## [Your goal]
Your task is to print all of the entries exactly, though the pictures should not be included.

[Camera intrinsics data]
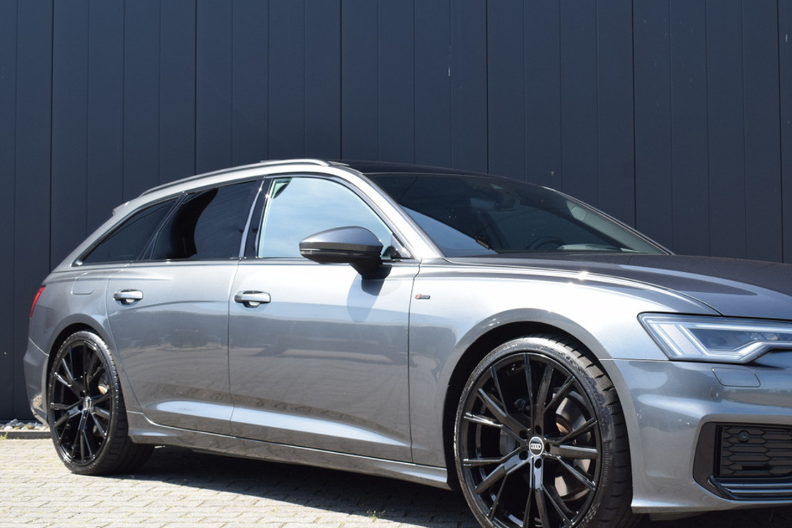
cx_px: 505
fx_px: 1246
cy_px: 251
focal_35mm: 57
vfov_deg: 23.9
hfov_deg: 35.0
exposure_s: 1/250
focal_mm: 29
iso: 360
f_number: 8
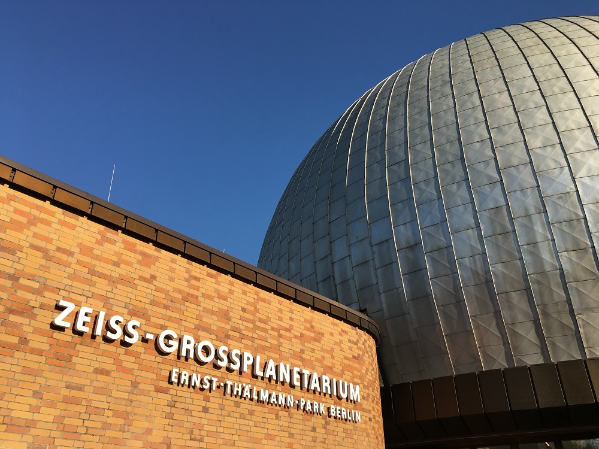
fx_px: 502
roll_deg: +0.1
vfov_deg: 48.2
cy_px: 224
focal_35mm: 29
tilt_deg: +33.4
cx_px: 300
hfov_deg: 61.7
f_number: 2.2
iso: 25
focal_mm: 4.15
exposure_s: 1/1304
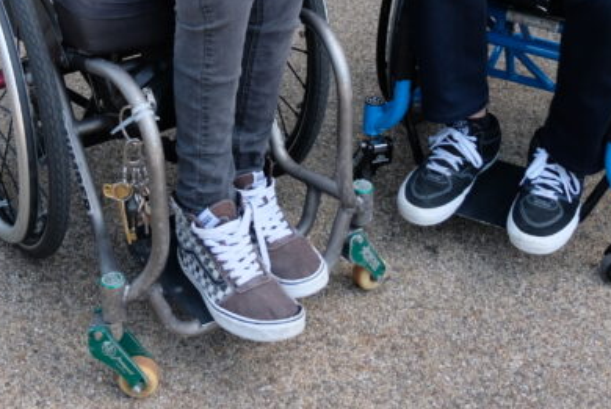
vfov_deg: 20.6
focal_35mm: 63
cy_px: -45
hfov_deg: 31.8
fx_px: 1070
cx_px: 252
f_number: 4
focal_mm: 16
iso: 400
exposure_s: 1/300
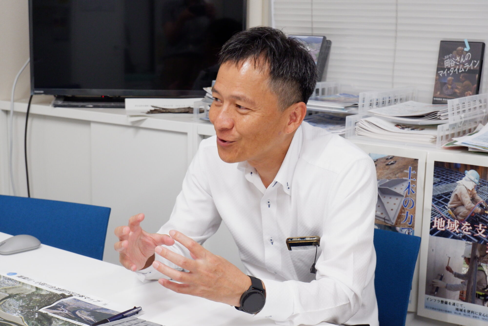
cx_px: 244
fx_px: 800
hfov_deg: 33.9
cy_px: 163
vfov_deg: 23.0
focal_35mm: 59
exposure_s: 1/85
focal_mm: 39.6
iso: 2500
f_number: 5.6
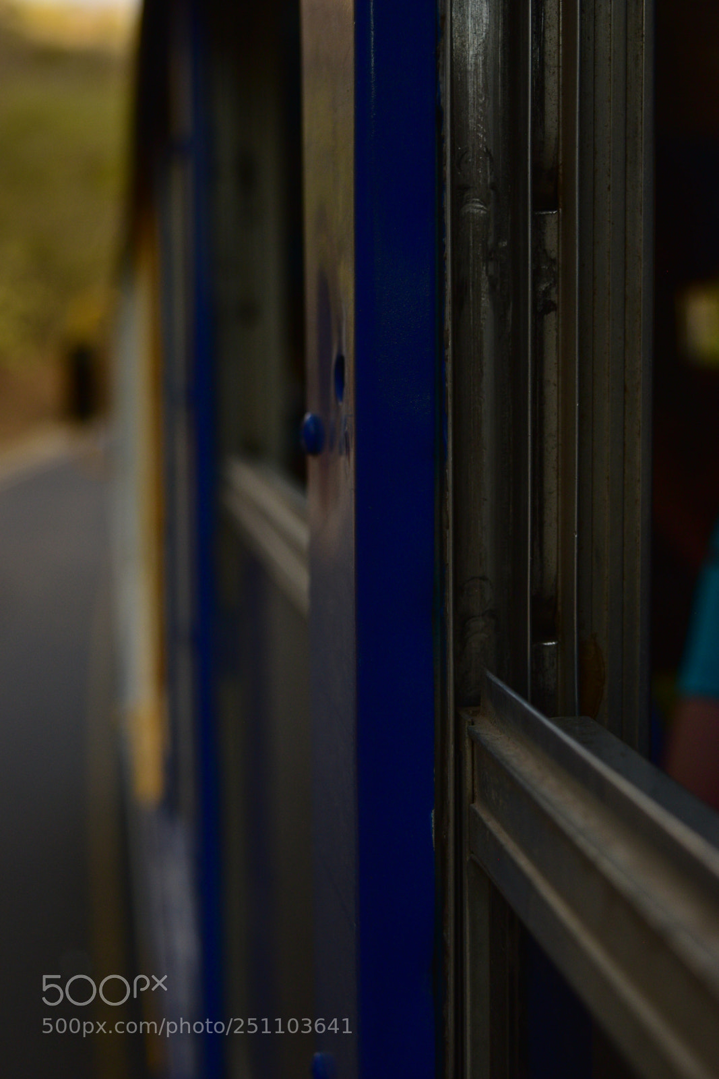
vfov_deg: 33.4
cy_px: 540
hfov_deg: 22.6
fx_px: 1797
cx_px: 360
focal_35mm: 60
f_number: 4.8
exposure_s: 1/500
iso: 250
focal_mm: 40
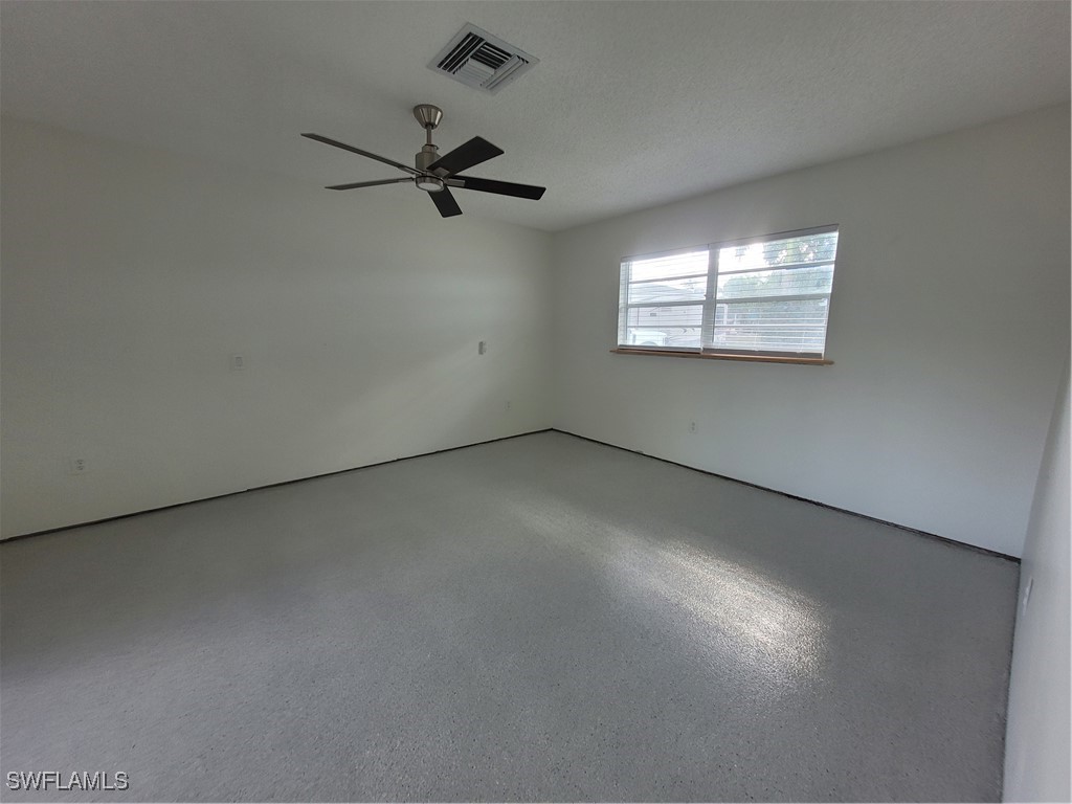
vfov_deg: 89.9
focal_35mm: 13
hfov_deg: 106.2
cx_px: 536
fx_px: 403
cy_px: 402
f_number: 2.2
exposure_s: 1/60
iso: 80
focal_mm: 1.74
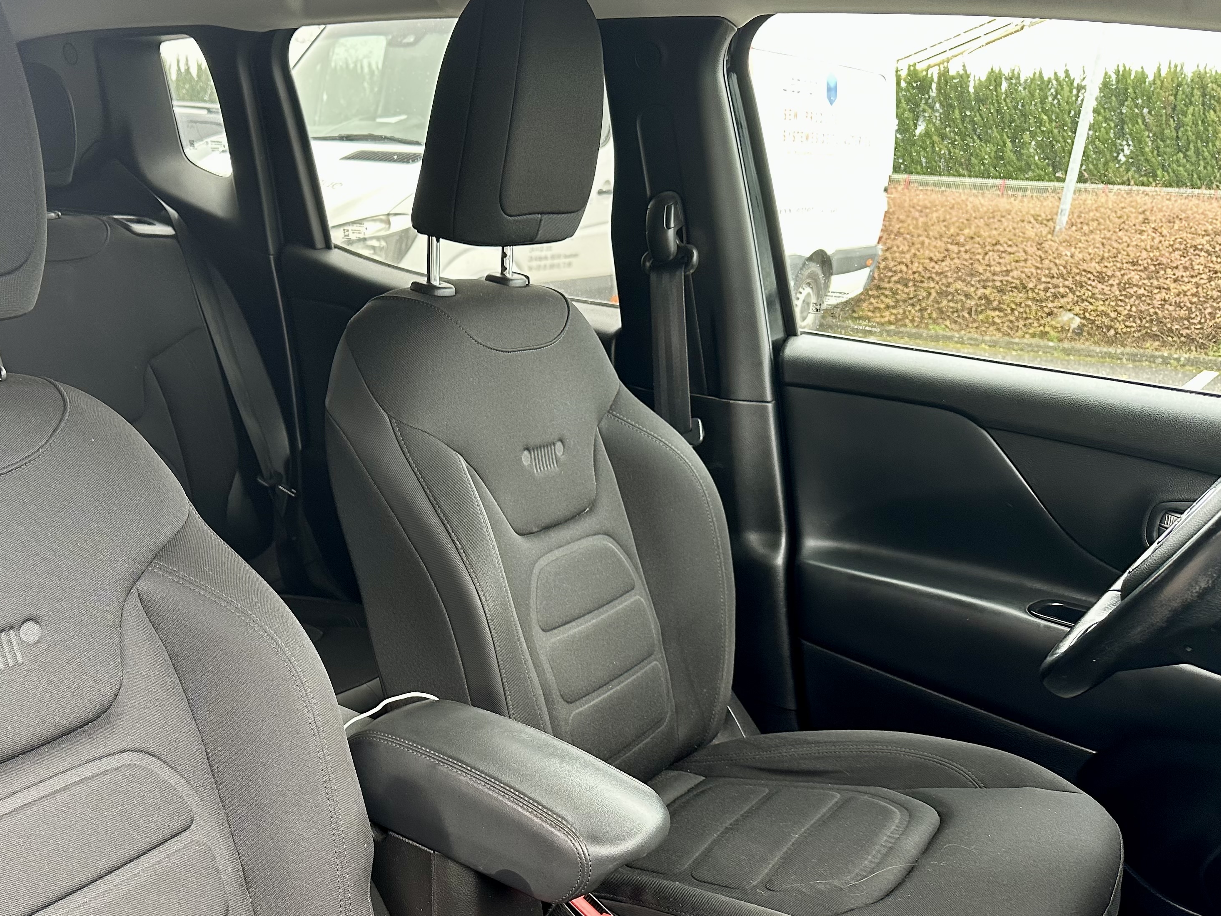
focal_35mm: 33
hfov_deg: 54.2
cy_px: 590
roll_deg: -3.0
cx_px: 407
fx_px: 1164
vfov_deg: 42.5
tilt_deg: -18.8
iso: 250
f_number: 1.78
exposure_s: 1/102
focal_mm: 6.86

## [Solution for this problem]
cx_px: 505
fx_px: 1246
cy_px: 251
focal_35mm: 57
vfov_deg: 23.9
hfov_deg: 35.0
exposure_s: 1/250
focal_mm: 29
iso: 360
f_number: 8
fx_px: 502
roll_deg: +0.1
vfov_deg: 48.2
cy_px: 224
focal_35mm: 29
tilt_deg: +33.4
cx_px: 300
hfov_deg: 61.7
f_number: 2.2
iso: 25
focal_mm: 4.15
exposure_s: 1/1304
vfov_deg: 20.6
focal_35mm: 63
cy_px: -45
hfov_deg: 31.8
fx_px: 1070
cx_px: 252
f_number: 4
focal_mm: 16
iso: 400
exposure_s: 1/300
cx_px: 244
fx_px: 800
hfov_deg: 33.9
cy_px: 163
vfov_deg: 23.0
focal_35mm: 59
exposure_s: 1/85
focal_mm: 39.6
iso: 2500
f_number: 5.6
vfov_deg: 33.4
cy_px: 540
hfov_deg: 22.6
fx_px: 1797
cx_px: 360
focal_35mm: 60
f_number: 4.8
exposure_s: 1/500
iso: 250
focal_mm: 40
vfov_deg: 89.9
focal_35mm: 13
hfov_deg: 106.2
cx_px: 536
fx_px: 403
cy_px: 402
f_number: 2.2
exposure_s: 1/60
iso: 80
focal_mm: 1.74
focal_35mm: 33
hfov_deg: 54.2
cy_px: 590
roll_deg: -3.0
cx_px: 407
fx_px: 1164
vfov_deg: 42.5
tilt_deg: -18.8
iso: 250
f_number: 1.78
exposure_s: 1/102
focal_mm: 6.86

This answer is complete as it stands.